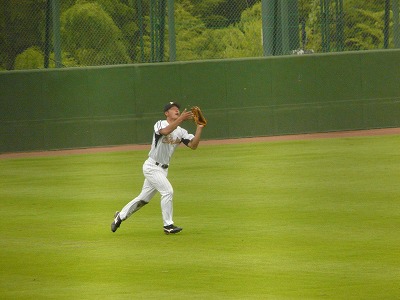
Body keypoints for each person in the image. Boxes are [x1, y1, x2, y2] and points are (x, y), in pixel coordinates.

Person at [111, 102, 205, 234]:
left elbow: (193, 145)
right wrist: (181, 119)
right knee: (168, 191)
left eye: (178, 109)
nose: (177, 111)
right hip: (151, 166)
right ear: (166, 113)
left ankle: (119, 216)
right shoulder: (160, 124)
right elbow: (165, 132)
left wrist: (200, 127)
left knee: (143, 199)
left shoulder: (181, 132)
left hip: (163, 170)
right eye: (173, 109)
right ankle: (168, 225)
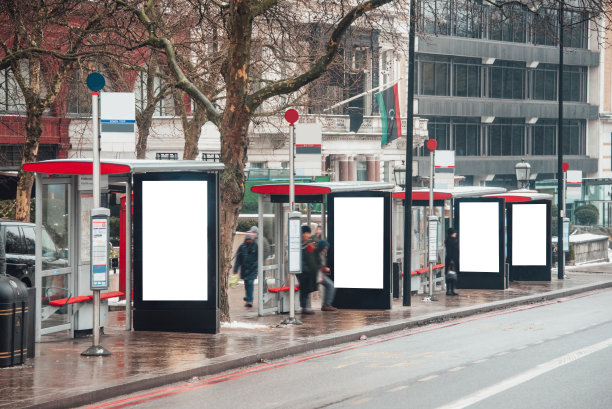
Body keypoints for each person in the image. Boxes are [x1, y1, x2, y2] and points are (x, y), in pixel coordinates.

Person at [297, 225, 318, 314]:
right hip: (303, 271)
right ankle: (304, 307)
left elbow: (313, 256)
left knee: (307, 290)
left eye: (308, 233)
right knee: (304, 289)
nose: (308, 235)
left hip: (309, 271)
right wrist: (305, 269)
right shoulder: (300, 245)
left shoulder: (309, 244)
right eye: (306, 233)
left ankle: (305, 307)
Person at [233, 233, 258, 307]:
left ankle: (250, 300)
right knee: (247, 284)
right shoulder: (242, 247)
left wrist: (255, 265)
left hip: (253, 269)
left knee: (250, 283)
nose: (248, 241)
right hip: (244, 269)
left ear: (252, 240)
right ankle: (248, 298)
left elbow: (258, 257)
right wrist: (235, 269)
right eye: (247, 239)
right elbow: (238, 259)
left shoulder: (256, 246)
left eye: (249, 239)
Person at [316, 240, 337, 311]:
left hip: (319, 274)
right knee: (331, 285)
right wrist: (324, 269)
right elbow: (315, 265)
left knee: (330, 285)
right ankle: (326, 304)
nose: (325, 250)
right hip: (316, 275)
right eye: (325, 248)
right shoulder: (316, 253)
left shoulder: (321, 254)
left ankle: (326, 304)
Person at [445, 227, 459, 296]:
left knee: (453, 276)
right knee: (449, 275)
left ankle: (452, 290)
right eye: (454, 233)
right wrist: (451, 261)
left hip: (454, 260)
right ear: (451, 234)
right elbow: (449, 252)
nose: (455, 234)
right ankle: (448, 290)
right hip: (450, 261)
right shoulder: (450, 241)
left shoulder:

_ACTION ITEM_
Repeat the lines above exactly, beginning with the one containing "right eye: (173, 109)" and finishing with the one containing "nose: (325, 250)". No pictures belong in the copy.

_WRITTEN ANSWER_
right eye: (173, 109)
right ankle: (168, 225)
Body keypoints for each person in the image. Boxes are [x1, y1, x2, y2] and points are (x, y), in pixel coordinates.

Person at [297, 225, 318, 314]:
right hip: (303, 271)
right ankle: (304, 307)
left elbow: (313, 256)
left knee: (307, 290)
left eye: (308, 233)
right knee: (304, 289)
nose: (308, 235)
left hip: (309, 271)
right wrist: (305, 269)
right shoulder: (300, 245)
left shoulder: (309, 244)
right eye: (306, 233)
left ankle: (305, 307)
Person at [233, 233, 258, 307]:
left ankle: (250, 300)
right knee: (247, 284)
right shoulder: (242, 247)
left wrist: (255, 265)
left hip: (253, 269)
left knee: (250, 283)
nose: (248, 241)
right hip: (244, 269)
left ear: (252, 240)
right ankle: (248, 298)
left elbow: (258, 257)
right wrist: (235, 269)
right eye: (247, 239)
right elbow: (238, 259)
left shoulder: (256, 246)
left eye: (249, 239)
Person at [316, 240, 337, 311]:
left hip: (319, 274)
right knee: (331, 285)
right wrist: (324, 269)
right elbow: (315, 265)
left knee: (330, 285)
right ankle: (326, 304)
nose: (325, 250)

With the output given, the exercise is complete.